Restraining reactive oxygen species in Listeria monocytogenes promotes the apoptosis of glial cells

Figures & data

Figure 1 DPI treatment efficiently decreased ROS levels in a dose-dependent manner without affecting the growth of L. monocytogenes. (A) ROS level in L. monocytogenes decreased dose-dependently with DPI concentrations. ROS was measured by DCFH-DA, and fluorescence was determined to indicate the ROS level. The ROS level of 0 μM DPI-treated bacteria was set at 100%, and those of the other groups were divided by that of the 0 μM-treated group to normalize the data. One-way ANOVA was used to perform statistical analysis, *P < 0.05, **P < 0.01, ***P < 0.001. (B) CFU of L. monocytogenes was not altered when treated with DPI. CFU of each group was transformed to log CFU. C, MTT assays suggested no considerable changes in bacterial activity under DPI treatment. The absorbance data at 570 nm of each group were normalized with the same method used in (A) and (B).

Figure 2 NAC treatment decreased ROS level in L. monocytogenes without affecting bacterial growth. (A) ROS in L. monocytogenes decreased with decreasing NAC concentration. The ROS level of 0 mM NAC-treated bacteria was set at 100%, and those of the other groups were divided by that of the 0 mM-treated group to normalize the data. One-way ANOVA was used to perform statistical analysis, *P < 0.05. (B) CFU of L. monocytogenes was not altered when treated with NAC. CFU of each group was transformed to log CFU. (C) MTT assays suggested no considerable changes in bacterial activity under NAC treatment. The absorbance data at 570 nm of each group were normalized with same method used in (A) and (B).
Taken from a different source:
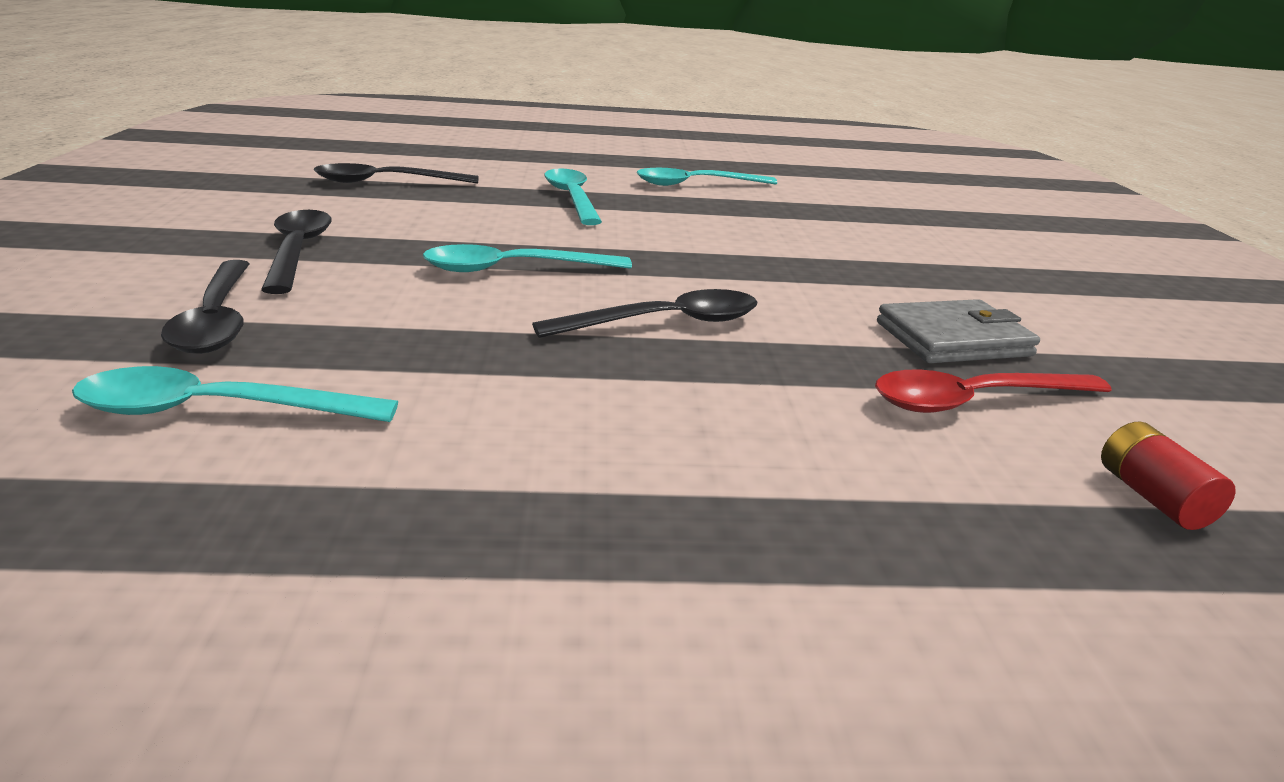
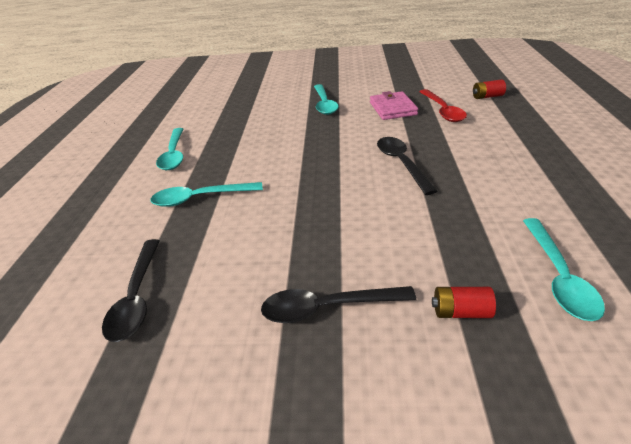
camera: 80 degrees left, 10 degrees up
(216, 320) = (461, 312): black spoon -> red battery
(513, 269) = (343, 209): turquoise spoon -> turquoise spoon (324, 104)
(953, 339) = (392, 108): grey wallet -> pink wallet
Figure 3 Apoptosis ratio of glial cells increased upon invasion by DPI- and NAC-treated L. monocytogenes. (A) Flow cytometry data of U251 cells without L. monocytogenes invasion. X-axis refers to the annexin V-FITC, and the Y-axis refers to PI. Cell status is analyzed in four quadrants, and annexin V⁺/PI⁺ double-positive cells are presented in the upper-right quadrant. (B) Flow cytometry assay of U251 cells after invasion by EGDe. (C) Flow cytometry assay of U251 cells after invasion by DPI-treated EGDe. (D) Flow cytometry assay of U251 cells after invasion by NAC-treated EGDe. (E) Statistical analysis of cells in each quadrant of the cytometry assay. (F) Statistical data of annexin V⁺/PI⁺ positive cells. Student t-test was used for statistical analysis, *P < 0.05, **P < 0.01.

Figure 4 PI staining analysis of U251 cells after invasion by L. monocytogenes. (A) DAPI and PI staining of U251 cells after invasion by EGDe without treatment. (B) DAPI and PI staining of U251 cells after invasion by 2.0 μM DPI-treated EGDe. (C) DAPI and PI staining of U251 cells after invasion by 1.0 mM DPI-treated EGDe. (D) Statistical analysis of apoptotic cells in (A–C). Apoptosis ratio was calculated by dividing the number of PI-positive cells with that of DAPI-positive cells. Student t-test was used for statistical analysis, *P < 0.05, **P < 0.01. (E) Immunostaining of L. monocytogenes. As no permeation was taken, only extracellular bacteria can be labeled (Red), intracellular bacteria and cell nucleus were labeled with DAPI (Blue), U251 cells were labeled with Acti-stain 488(Green).